(Work required)
Quote the lines from the line holding "This record shows" to the very end of the listing, exactly, and no others.

▶

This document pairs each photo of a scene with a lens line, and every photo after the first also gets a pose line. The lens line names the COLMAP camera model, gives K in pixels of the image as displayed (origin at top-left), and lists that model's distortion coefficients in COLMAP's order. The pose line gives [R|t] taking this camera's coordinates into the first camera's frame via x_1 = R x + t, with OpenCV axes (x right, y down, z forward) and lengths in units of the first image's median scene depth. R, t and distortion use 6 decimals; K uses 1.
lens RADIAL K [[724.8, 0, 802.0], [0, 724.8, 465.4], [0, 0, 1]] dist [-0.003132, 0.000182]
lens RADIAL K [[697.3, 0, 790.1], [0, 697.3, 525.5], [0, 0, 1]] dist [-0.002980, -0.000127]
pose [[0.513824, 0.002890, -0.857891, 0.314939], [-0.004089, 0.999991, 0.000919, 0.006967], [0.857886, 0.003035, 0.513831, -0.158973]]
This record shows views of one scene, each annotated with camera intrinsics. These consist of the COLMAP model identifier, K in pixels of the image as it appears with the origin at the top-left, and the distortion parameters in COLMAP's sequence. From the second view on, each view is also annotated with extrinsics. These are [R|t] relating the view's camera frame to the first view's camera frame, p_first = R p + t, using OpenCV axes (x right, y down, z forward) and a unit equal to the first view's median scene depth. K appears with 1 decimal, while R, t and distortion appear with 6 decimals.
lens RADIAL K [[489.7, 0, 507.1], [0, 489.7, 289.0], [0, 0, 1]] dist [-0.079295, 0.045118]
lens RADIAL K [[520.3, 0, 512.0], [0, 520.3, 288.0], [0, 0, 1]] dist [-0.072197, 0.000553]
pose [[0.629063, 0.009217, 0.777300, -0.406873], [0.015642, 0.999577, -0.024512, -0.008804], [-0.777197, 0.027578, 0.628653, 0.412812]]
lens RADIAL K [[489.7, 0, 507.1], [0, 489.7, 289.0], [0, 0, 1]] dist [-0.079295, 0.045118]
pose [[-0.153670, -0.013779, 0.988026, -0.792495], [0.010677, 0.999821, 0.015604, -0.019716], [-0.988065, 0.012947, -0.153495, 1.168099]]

◀

(Exercise solution)
This record shows views of one scene, each annotated with camera intrinsics. These consist of the COLMAP model identifier, K in pixels of the image as it appears with the origin at the top-left, and the distortion parameters in COLMAP's sequence. From the second view on, each view is also annotated with extrinsics. These are [R|t] relating the view's camera frame to the first view's camera frame, p_first = R p + t, using OpenCV axes (x right, y down, z forward) and a unit equal to the first view's median scene depth. K appears with 1 decimal, while R, t and distortion appear with 6 decimals.
lens RADIAL K [[489.7, 0, 507.1], [0, 489.7, 289.0], [0, 0, 1]] dist [-0.079295, 0.045118]
lens RADIAL K [[520.3, 0, 512.0], [0, 520.3, 288.0], [0, 0, 1]] dist [-0.072197, 0.000553]
pose [[0.629063, 0.009217, 0.777300, -0.406873], [0.015642, 0.999577, -0.024512, -0.008804], [-0.777197, 0.027578, 0.628653, 0.412812]]
lens RADIAL K [[489.7, 0, 507.1], [0, 489.7, 289.0], [0, 0, 1]] dist [-0.079295, 0.045118]
pose [[-0.153670, -0.013779, 0.988026, -0.792495], [0.010677, 0.999821, 0.015604, -0.019716], [-0.988065, 0.012947, -0.153495, 1.168099]]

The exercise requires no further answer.